For now lets take a look at Moosehead Lake and the lake level number. When the Moosehead is brim full the number is 1028.98 feet , right now the lake level number is 1025.61 feet. Do the math and you’ll find the lake is still down 3.37 feet. Moosehead is a 75,000 acre body of water. Adding enough water to fill it an additional 3.37 feet is major water. And there is more than enough water and expected rain to fill Moosehead before this years run-off ends. So the water people keep a watchful eye on what is entering the lake and what still remains in the snowpack. When things cut loose all the little mountain streams around the lake run hard adding to what is coming down the Moose, which begins above Jackman plus what dumps from the Roach River drainage which is all the mountains to the southeast of Kokadjo. When it all happens, water level in Moosehead begins to change rapidly. Last year the prefect storm of run-off happened and Moosehead filled three feet in three days. Keeping an eye on lake levels is a good indicator as to what’s going to happen with river flows. Once Moosehad fills to capacity, 1028.98 feet, what comes in must go out or else dams can be compromised. Water management people prefer not to fill Moosehead to capacity so you’ll see the lake is generally maintained 3 to 4 inches below full so there is enough room to handle additional water from a rain event without having to dramatically increase flows. That’s done to accommodate us recreational users.
As summer comes and we emerge from the rainy season you’ll watch lake level gradually drop inch by inch throughout the summer. On the other end of the season, there is a provision in the license agreement that states the lake has to be drawn down to a certain level by mid-October for the lake trout to spawn successfully. If lake level is still fairly high come Labor day water has to be released to meet that goal. If it is a dry summer and low then don’t expect much of a bump in flow, which is one of the two componants we need to spark spawning runs.

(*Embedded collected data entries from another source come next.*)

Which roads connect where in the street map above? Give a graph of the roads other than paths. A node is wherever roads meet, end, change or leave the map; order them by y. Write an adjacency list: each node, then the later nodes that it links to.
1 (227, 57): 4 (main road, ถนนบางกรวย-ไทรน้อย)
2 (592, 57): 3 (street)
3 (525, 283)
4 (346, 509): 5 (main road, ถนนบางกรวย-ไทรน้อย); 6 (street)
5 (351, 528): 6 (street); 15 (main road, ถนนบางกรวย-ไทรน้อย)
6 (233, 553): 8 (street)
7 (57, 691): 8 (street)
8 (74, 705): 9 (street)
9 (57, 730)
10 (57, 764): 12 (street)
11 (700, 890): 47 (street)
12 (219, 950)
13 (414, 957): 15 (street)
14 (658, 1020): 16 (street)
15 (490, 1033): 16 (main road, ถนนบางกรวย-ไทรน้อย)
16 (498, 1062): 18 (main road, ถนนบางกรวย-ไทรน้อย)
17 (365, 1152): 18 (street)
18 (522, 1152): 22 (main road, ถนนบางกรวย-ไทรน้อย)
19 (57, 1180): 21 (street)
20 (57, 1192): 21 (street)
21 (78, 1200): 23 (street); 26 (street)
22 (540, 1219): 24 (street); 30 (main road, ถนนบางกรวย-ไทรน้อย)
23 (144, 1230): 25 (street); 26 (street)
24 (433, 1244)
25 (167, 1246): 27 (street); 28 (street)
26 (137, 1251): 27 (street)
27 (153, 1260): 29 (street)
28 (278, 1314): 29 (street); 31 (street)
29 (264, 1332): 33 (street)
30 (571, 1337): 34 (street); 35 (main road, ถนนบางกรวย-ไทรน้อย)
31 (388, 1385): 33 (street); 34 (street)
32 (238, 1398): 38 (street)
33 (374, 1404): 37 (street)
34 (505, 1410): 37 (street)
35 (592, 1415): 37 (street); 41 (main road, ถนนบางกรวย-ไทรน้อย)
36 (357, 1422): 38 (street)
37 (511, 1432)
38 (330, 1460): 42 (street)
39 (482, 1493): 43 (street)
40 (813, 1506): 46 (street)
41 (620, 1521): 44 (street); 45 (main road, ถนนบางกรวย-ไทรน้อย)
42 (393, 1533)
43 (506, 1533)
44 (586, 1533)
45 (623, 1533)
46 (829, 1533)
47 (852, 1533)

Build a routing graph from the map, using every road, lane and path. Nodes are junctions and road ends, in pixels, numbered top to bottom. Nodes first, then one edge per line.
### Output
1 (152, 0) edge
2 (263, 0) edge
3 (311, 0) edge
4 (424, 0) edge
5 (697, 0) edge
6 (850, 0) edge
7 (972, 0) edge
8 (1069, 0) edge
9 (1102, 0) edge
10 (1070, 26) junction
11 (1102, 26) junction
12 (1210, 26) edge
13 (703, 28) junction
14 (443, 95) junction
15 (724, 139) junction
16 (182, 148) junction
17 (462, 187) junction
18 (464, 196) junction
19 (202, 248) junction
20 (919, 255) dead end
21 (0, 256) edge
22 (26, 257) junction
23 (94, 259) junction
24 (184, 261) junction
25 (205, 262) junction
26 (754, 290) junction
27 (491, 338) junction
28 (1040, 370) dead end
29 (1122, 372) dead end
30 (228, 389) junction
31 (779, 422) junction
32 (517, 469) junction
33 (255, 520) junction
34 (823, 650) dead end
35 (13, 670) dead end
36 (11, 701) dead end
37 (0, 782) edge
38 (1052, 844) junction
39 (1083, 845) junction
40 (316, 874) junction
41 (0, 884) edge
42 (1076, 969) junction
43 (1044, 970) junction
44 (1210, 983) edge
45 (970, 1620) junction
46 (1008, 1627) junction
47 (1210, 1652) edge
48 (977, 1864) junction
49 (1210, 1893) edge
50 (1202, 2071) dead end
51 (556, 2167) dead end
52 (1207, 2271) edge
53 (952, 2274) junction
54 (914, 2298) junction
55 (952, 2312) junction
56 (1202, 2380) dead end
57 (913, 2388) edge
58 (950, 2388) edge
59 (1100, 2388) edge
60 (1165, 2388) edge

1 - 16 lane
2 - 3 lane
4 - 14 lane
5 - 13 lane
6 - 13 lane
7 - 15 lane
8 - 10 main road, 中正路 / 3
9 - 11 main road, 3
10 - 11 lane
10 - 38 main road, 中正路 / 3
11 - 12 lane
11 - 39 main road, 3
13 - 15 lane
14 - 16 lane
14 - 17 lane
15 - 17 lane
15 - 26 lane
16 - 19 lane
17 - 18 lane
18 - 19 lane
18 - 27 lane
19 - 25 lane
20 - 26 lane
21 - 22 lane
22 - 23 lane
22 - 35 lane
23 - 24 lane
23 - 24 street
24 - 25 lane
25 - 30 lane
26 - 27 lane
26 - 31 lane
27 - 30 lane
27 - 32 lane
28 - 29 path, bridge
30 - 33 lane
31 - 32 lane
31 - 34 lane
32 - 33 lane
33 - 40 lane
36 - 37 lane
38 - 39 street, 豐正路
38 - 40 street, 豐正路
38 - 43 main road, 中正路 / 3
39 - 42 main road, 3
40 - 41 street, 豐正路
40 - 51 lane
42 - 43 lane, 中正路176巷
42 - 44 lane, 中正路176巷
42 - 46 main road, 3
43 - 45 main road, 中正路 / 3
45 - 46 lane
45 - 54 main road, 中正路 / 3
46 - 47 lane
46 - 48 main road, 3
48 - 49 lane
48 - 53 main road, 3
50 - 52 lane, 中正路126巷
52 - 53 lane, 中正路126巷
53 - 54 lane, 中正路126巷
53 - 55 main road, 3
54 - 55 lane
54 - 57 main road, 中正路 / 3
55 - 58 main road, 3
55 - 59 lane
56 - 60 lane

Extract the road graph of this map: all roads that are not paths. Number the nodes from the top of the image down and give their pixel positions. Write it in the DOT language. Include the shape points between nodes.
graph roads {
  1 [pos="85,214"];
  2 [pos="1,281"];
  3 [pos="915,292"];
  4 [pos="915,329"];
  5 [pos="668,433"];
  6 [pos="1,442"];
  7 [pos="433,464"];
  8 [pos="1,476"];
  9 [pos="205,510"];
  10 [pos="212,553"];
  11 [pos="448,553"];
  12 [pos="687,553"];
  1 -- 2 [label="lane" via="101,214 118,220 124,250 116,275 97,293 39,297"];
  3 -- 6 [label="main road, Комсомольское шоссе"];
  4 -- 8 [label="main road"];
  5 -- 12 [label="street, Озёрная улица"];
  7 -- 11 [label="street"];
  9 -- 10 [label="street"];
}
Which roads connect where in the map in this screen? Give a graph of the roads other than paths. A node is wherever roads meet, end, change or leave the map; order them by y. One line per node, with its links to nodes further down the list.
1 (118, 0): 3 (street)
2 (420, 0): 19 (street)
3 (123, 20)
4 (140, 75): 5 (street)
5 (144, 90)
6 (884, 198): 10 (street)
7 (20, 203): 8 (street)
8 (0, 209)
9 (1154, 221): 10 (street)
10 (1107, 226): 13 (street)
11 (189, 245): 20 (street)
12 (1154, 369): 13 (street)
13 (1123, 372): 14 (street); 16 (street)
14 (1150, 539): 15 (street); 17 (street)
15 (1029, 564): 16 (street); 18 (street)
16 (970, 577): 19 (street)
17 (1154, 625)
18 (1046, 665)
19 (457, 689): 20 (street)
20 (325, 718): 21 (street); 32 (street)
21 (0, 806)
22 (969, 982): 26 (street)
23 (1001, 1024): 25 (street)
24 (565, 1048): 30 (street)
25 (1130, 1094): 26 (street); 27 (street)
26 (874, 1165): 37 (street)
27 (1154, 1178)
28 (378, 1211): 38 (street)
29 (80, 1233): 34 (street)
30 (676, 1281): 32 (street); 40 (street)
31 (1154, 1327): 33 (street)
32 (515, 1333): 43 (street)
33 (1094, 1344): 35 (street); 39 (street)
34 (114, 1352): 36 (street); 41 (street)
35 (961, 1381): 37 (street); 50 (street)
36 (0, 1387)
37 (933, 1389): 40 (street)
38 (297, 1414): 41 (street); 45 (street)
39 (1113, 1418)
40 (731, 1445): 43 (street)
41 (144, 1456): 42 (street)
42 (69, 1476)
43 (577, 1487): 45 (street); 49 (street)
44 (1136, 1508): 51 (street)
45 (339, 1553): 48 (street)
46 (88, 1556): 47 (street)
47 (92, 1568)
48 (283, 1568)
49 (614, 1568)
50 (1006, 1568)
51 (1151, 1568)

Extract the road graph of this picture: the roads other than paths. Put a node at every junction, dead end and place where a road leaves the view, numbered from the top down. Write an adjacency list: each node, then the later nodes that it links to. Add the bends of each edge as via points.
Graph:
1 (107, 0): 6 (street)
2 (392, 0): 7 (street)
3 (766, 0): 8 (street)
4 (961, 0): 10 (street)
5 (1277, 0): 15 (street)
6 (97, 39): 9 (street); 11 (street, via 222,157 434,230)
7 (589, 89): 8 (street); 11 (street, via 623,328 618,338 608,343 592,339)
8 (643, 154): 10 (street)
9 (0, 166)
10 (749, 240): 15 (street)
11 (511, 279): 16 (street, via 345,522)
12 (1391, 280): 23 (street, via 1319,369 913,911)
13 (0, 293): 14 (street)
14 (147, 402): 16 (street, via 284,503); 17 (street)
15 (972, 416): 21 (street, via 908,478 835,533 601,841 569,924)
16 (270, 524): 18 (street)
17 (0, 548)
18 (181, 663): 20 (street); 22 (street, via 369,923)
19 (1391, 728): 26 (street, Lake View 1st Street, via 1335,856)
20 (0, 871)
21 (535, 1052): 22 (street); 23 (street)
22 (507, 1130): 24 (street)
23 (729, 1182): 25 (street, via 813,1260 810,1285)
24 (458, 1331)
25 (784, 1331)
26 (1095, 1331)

So if you are into fishing as deeply as we are you can follow water data on Safe Flows as we do and with a few note on one piece of paper have a fairly good idea what might be coming.
So when you read our ramblings and preditons of things to come know that it’s not just off the cuff. We love doing our homework and sharing it with you so we can hopefully help you have many memorable days of fishing.
The Maine Guide Fly Shop will offically reopen for the season on May 1st.
We look forward to seeing and helping everyone enjoy their precious time on the water.